Well, I am cranking my head around this one. I have a 5V microcontroller (AtTiny2313a-pu) which drives a 12V(max) DC motor(ampere rating unknown).
I have programmed my uC correctly and caused the motor to "blink" for one second then turn off for one second and so on(not resorting to PWM). I tested using this using this schematic and it works. (I am using a TIP120 npn transistor)
Instead of using two batteries/ supplies, I tried to use the same battery for powering my microcontroller and Load and I am getting very strange behavior. I set the blink time to 2sec but here with this schematic(below), I observe random switching.
I have read about a phenomenon called ground bounce from the noise generated by motor that is temporarily resetting my microcontroller.
I followed the instruction from a similar post that appeared in the forum and I tried to connect the battery ground to collector first then to my microcontroller and its regulator as mentioned in the answer but I observe the same strange behavior of resetting. How would I get rid of this behavior?
Also, I have a 12V 2amps adapter and I want to power my project through this. Is there a way to split 12V into 5V(for microcontroller) and 9V for Motor as an independent power source as described in schematic 1?
I read that linear voltage regulators are very bad for powering motors,Will buck converter serve my purpose?
PS: I am very new to electronics please don't vote me down. In case I miss something I will modify in the post and abide by the standards of this forum.
Thanks you
Best Answer
"But is it possible to make two supplies from the 12V 2amps adapter so that schematic 1 like circuit may fix this issue?"
Without knowing the current draw of the motor, the answer is, "Maybe, maybe not." It all depends on how much current the motor draws, especially on turn-on.

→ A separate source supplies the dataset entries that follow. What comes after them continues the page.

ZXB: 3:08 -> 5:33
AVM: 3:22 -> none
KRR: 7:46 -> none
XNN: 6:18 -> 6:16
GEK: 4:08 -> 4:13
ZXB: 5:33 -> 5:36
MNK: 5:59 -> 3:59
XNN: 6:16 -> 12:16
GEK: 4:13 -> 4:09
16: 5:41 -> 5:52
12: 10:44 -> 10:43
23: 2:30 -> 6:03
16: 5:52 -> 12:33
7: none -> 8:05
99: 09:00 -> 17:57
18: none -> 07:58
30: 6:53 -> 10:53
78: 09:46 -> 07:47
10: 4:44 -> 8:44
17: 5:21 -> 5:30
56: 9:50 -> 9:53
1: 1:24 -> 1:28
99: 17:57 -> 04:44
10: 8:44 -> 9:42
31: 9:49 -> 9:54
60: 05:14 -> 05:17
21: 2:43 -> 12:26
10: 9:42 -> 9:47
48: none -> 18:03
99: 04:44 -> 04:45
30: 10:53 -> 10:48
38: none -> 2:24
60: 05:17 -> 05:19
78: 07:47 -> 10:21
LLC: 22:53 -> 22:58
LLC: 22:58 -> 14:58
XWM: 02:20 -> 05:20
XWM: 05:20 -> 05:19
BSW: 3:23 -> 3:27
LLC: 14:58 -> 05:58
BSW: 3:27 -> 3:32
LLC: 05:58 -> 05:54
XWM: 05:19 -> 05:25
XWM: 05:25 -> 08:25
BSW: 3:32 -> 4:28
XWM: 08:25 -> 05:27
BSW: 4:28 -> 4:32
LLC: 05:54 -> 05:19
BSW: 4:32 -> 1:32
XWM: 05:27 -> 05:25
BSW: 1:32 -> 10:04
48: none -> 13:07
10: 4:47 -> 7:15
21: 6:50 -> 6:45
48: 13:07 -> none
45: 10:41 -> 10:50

Presumably you are interested in trying something like
simulate this circuit – Schematic created using CircuitLab
Here's the problem: when motors turn on, they draw much more current than normal. As the motor starts turning and gets up to speed, the current required gradually drops to normal. When this happens, it will cause the output of the power supply to drop, and this will cause the uC voltage to drop - and you get weird behavior as the uC briefly stops working correctly.
You might think that the solution would be to put a big capacitor on the output of the 7805, to provide voltage for a brief period when there is a drop in the supply voltage. Unfortunately, that's not a good idea - 7805s don't like big capacitors on their output and may start oscillating.
Instead, you should try something like
simulate this circuit
There are a few caveats.
1 - I have no idea how much current your uC circuit draws, so the value of C1 is entirely speculative. 1000 uF may be higher than you need, or it may be lower. It depends on how much current the uC draws, and how long a dropout you need to operate through.
2 - When power is turned on, D1 has to provide a high-current spike to charge up C1. Depending on what value of C1 you have, and how gradually the power supply turns on, it's possible that turn-on will blow up D1. In that case you would need a beefier diode.
3 - (optional) It's a good idea to start working with less obsolete chips. Learn to use something like an LM317 if you're willing to stick with linear regulators. At the expense of a couple more resistors, you can use a single part number for different voltages - and the performance of newer regulators is better than ancient, first-generation devices like the 7800 series.